GOAL OF THE EXERCISE:
Summarize the passage on minimum wage increases in two sentences.

Employers generally react in predictable (and rational) ways when faced with annual increases in the minimum wage. Their initial response is to compare the increased labor costs to the value of labor productivity. If the productivity of a particular worker is $6.50 per hour but the federal or state government forces an employer to pay $7.65 per hour, it stands to reason that that worker is going to lose their job. In a recession when profit margins are shrinking and cost-cutting measures become more necessary, perpetual minimum wage increases only exacerbate job losses for unskilled workers.

In industries where consumers are less sensitive to price, businesses may raise their prices to keep up with rising labor costs. Doing so may enable employers to maintain hiring levels, but continuing upward pressure on prices due to artificially rising labor costs will eventually drive customers away and present employers with a double whammy during a recessionary period – rising production costs and slacking consumer demand.

The growing ranks of unemployed working-age teens suffer more than just the lack of a paycheck. Teens acquire skills in early employment that make them more marketable to future employers. Research shows that high school seniors that worked part-time earn more later in life than their counterparts who did not hold a job. Other research has found that even a six-month spell of unemployment for teens can have a lasting impact on earnings and employability.

Saved entries
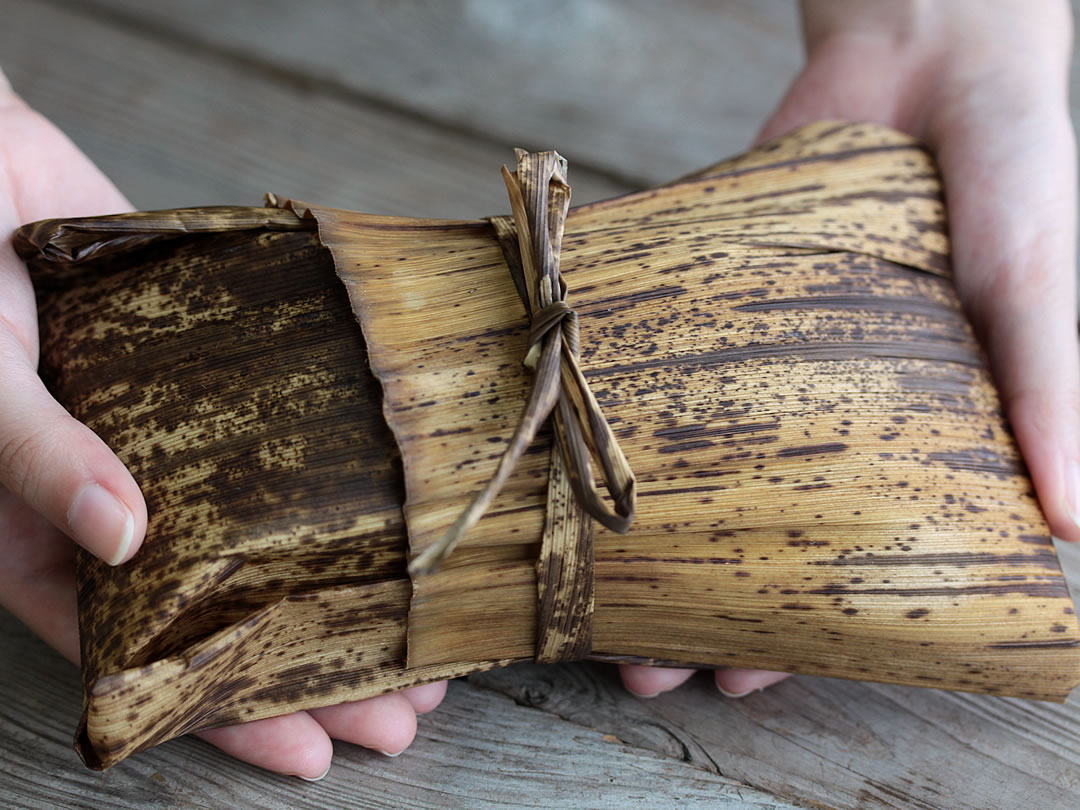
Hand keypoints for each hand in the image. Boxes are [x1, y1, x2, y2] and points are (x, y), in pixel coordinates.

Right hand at [0, 71, 444, 778]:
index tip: (315, 751)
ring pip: (268, 537)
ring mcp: (176, 443)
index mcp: (44, 535)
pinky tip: (400, 507)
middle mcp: (120, 502)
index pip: (141, 657)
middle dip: (312, 664)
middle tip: (408, 710)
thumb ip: (34, 455)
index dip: (221, 713)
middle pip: (226, 612)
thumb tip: (121, 539)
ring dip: (339, 582)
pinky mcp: (216, 379)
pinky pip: (285, 439)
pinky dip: (336, 474)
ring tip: (424, 630)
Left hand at [621, 0, 1078, 698]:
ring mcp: (770, 360)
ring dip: (651, 533)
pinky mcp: (719, 300)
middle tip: (648, 662)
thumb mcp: (1037, 280)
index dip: (807, 625)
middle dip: (705, 598)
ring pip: (700, 467)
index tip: (749, 676)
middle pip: (759, 530)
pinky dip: (630, 418)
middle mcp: (837, 411)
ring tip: (598, 593)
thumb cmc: (1014, 169)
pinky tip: (580, 465)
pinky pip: (666, 372)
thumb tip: (1073, 523)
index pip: (855, 558)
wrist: (930, 48)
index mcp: (922, 434)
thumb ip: (1050, 384)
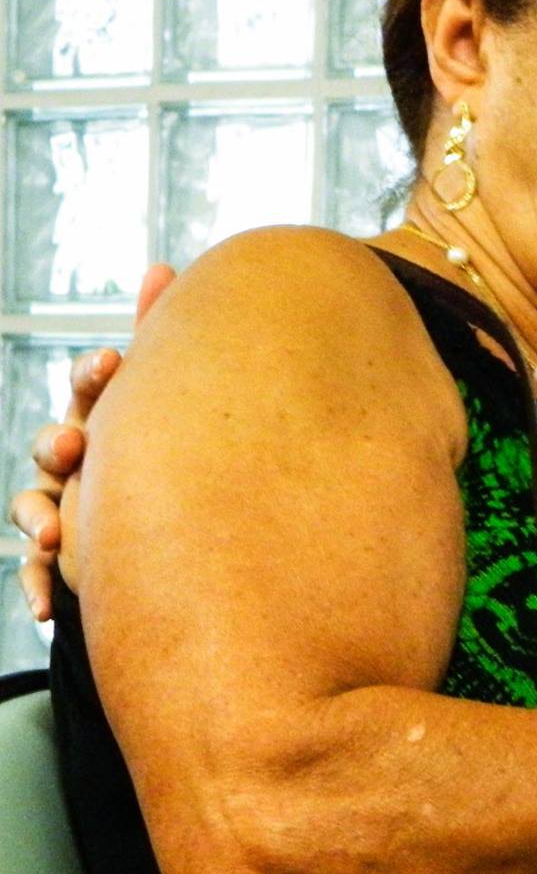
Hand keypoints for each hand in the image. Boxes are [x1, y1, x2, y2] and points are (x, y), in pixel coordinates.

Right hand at [10, 264, 168, 618]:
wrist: (164, 535)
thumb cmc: (160, 452)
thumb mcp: (162, 403)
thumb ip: (161, 337)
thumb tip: (163, 265)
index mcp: (104, 416)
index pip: (92, 387)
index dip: (96, 374)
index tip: (114, 364)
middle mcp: (74, 459)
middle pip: (52, 445)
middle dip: (58, 445)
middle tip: (76, 448)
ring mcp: (61, 505)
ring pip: (34, 507)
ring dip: (37, 518)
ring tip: (52, 534)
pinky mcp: (61, 557)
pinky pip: (36, 572)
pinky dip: (37, 588)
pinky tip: (49, 608)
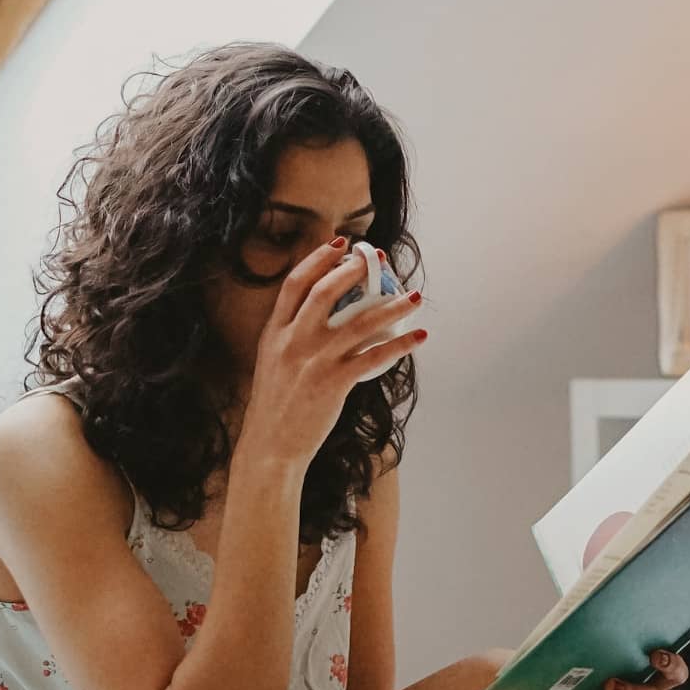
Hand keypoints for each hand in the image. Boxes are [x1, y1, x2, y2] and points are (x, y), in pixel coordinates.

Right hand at [242, 238, 426, 466]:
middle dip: (355, 271)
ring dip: (391, 307)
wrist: (271, 445)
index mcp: (275, 332)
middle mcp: (293, 341)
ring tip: (414, 297)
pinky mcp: (333, 383)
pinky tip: (418, 338)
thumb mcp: (273, 360)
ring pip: (359, 323)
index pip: (296, 284)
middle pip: (325, 293)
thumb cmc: (276, 405)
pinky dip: (400, 346)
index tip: (341, 244)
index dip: (318, 259)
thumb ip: (293, 334)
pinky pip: (374, 357)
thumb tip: (325, 314)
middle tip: (380, 260)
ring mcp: (314, 361)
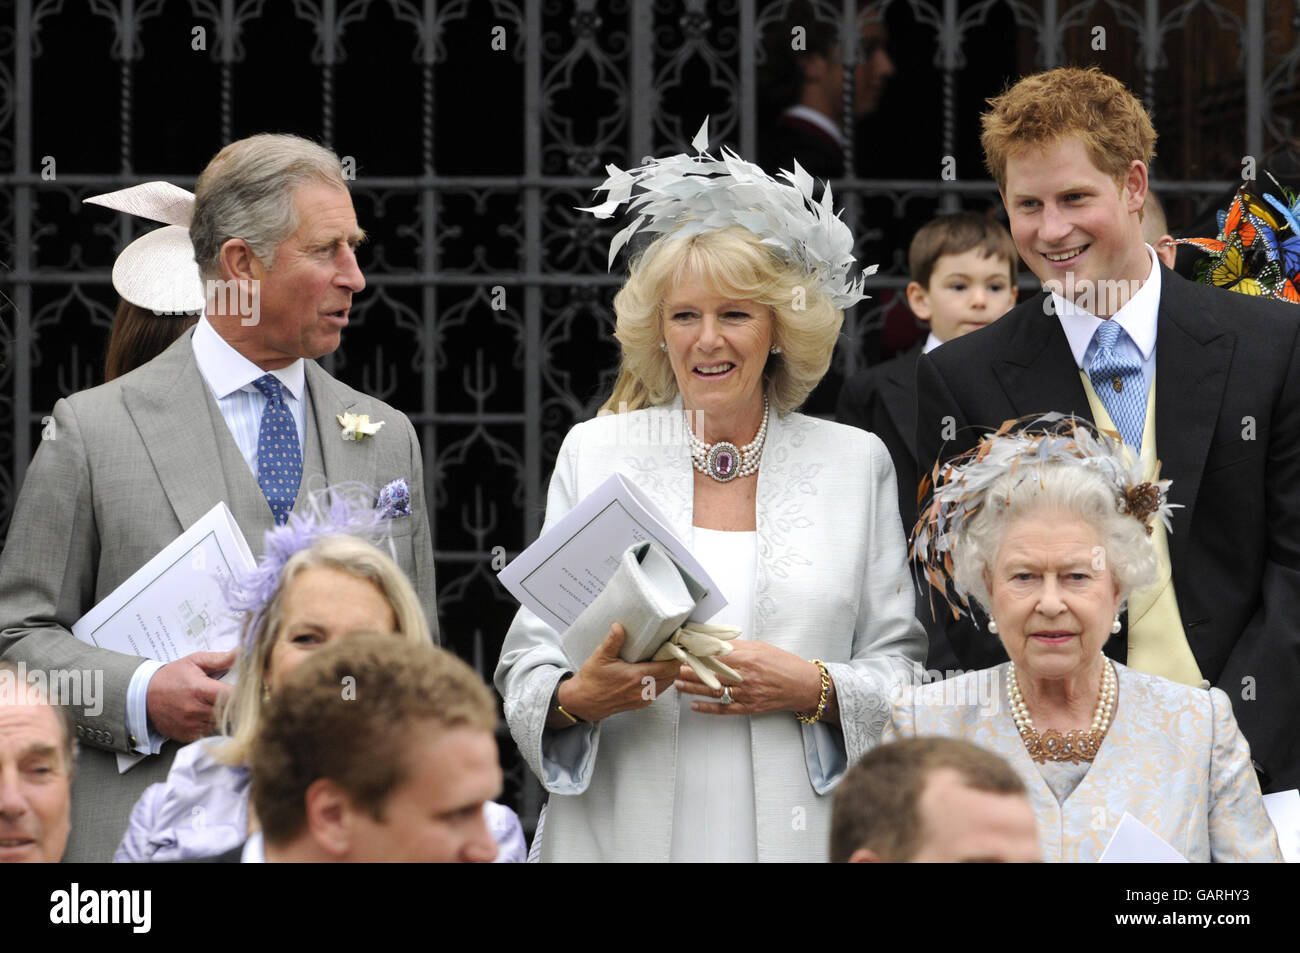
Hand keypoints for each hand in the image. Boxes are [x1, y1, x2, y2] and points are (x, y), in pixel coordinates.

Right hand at [145, 650, 236, 742]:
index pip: (231, 696)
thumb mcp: (194, 661)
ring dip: (225, 717)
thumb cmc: (171, 677)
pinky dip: (212, 726)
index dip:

RESULT OF THE TASK:
Employers weigh higher minimum wages against worker productivity, so workers whose productivity falls below the mandated wage tend to lose their jobs, a loss made worse during a recession. Raising prices to cover labor costs may preserve hiring for a time but eventually drives customers away, and teens shut out of early jobs miss skills tied to higher later earnings, with even six months of teen unemployment shown to have a lasting effect on earnings and employability.